--- WORK INSTRUCTIONS ---
Write each line out exactly, from the one containing "constante del Reino de Marruecos de apoyar" through the final line of the data, and keep pictures out of the copy.

[PROVIDED ENTRIES Boundary: Start]

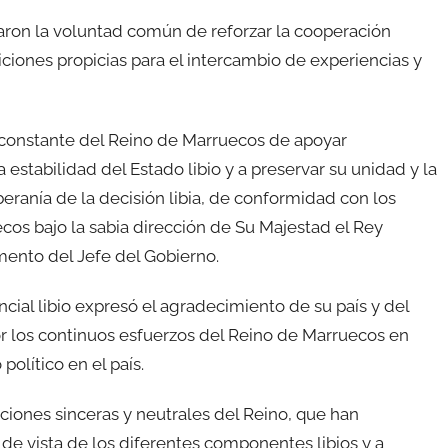
aron la voluntad común de reforzar la cooperación
iciones propicias para el intercambio de experiencias y
 constante del Reino de Marruecos de apoyar
 estabilidad del Estado libio y a preservar su unidad y la
beranía de la decisión libia, de conformidad con los
uecos bajo la sabia dirección de Su Majestad el Rey
nto del Jefe del Gobierno.
ncial libio expresó el agradecimiento de su país y del
r los continuos esfuerzos del Reino de Marruecos en
 político en el país.
siciones sinceras y neutrales del Reino, que han
 de vista de los diferentes componentes libios y a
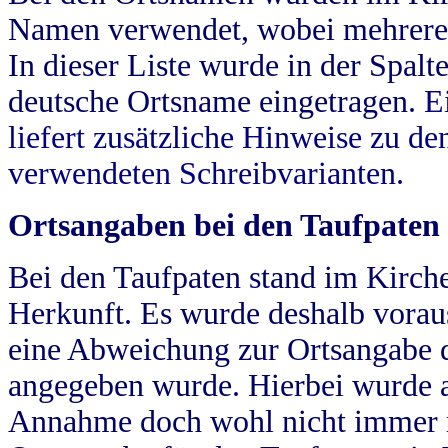
Namen verwendet, wobei mehrere
In dieser Liste wurde in der Spalt
deutsche Ortsname eingetragen.
E
liefert zusätzliche Hinweise zu 
verwendeten Schreibvarianten.
Ortsangaben bei den Taufpaten
Bei den Taufpaten stand im Kirch
Herkunft. Es wurde deshalb vorausg
eine Abweichung zur Ortsangabe d
angegeben wurde. Hierbei wurde all
Annahme doch wohl nicht immer ric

[PROVIDED ENTRIES Boundary: End]

--- WRITTEN ANSWER ---
 constante del Reino de Marruecos de apoyar
 estabilidad del Estado libio y a preservar su unidad y la
beranía de la decisión libia, de conformidad con los
uecos bajo la sabia dirección de Su Majestad el Rey
nto del Jefe del Gobierno.
ncial libio expresó el agradecimiento de su país y del
r los continuos esfuerzos del Reino de Marruecos en
 político en el país.
siciones sinceras y neutrales del Reino, que han
 de vista de los diferentes componentes libios y a
Namen verwendet, wobei mehrere
In dieser Liste wurde in der Spalt
deutsche Ortsname eingetragen.
E
liefert zusätzliche Hinweise zu 
verwendeten Schreibvarianten.
Ortsangaben bei den Taufpaten
Bei den Taufpaten stand im Kirch
Herkunft. Es wurde deshalb vorausg
eine Abweichung zur Ortsangabe d
angegeben wurde. Hierbei wurde all
Annahme doch wohl nicht immer ric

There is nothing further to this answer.